The ChatterBait produced another early keeper on day 3, and he lost a 3 1/2 on the bladed offering. At 9:30 he again started flipping his trees, all of which were located within a 3/4-mile stretch. He expanded his area a bit and found some trees that would produce multiple bites.
Thrift flipped a Damiki Knockout around Rayburn's cypress trees.
He threw the ChatterBait for the first hour each day, and it paid off big-time on day 4 when it produced three fish that went 3 pounds or more. He later flipped up a couple of 4-pounders and, unbeknownst to him at the time, he'd caught all the weight he'd need by 12:30.
"I left at about 1 o'clock because I figured that was all the area was good for – 15 to 17 pounds. I was sure I needed a 6- or 7-pound bite because so many big fish had been coming in, so I ran down the lake hoping to run into a big one. It never did happen."
Winning Gear Notes
> Flipping gear: 7' medium-heavy unnamed flipping rod, unnamed casting reel (7:1 ratio), 20-pound P-Line fluorocarbon line, 5/16-ounce tungsten weight, 5/0 Gamakatsu EWG SuperLine hook, Damiki Knockout (green-pumpkin with tail dyed chartreuse or junebug).

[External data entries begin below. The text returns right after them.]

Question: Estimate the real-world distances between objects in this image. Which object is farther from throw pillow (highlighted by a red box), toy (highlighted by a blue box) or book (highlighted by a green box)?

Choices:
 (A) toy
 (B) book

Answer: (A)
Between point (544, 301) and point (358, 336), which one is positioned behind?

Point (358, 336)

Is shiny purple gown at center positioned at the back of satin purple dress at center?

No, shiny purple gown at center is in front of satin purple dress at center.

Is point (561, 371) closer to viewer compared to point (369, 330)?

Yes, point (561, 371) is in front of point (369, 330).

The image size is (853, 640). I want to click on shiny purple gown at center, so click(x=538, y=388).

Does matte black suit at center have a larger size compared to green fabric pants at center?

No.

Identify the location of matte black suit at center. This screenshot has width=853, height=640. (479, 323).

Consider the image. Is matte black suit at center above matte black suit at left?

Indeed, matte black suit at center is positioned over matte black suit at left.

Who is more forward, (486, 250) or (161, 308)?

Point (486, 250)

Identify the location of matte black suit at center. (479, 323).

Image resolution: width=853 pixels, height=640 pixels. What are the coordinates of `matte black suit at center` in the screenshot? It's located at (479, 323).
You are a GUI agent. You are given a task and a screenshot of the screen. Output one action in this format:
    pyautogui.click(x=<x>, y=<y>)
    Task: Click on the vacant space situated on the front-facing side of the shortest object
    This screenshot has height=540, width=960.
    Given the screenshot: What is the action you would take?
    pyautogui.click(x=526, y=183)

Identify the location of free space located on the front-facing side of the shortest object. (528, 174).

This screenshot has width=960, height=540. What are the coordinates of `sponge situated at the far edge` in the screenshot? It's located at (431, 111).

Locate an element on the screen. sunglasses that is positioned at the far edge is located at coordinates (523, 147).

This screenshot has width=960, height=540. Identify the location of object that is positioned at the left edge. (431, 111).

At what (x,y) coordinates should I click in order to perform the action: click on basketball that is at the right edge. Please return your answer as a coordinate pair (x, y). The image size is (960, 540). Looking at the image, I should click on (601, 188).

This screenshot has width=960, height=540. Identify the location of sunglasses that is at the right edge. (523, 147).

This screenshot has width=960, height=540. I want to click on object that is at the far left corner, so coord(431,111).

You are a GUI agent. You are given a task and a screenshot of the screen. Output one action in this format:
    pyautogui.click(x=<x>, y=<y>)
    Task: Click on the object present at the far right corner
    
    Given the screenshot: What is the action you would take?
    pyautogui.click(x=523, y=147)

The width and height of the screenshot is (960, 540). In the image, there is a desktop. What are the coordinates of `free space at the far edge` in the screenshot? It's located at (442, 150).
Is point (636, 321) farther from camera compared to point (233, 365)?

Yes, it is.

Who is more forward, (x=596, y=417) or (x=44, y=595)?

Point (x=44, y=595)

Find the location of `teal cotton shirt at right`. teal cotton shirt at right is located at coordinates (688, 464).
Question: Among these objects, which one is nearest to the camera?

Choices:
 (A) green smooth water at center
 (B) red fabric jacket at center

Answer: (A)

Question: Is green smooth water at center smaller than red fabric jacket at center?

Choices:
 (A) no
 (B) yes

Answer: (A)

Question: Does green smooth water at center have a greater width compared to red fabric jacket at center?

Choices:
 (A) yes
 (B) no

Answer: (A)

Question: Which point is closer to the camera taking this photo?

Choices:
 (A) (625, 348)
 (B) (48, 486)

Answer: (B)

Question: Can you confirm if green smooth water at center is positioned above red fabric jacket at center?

> ChatterBait gear: 6'9" medium-heavy unnamed rod, same reel and line, 1/2-ounce Z-Man Original ChatterBait (chartreuse/white or green-pumpkin), Damiki Anchovy Shad (baby bass or pearl white).
The Bottom Line
> Main factor in his success – "Slowing down was the biggest thing that helped me win the tournament. I'd make 15 or 20 casts to every tree and let the bait sit, then shake it five or 10 times before I'd feel that thump."
> Performance edge – "The Damiki Knockout was key because I don't think those fish had ever seen it. Also the P-Line and my Evinrude motor – I was bumping stumps and blowing mud all over the place in that shallow water."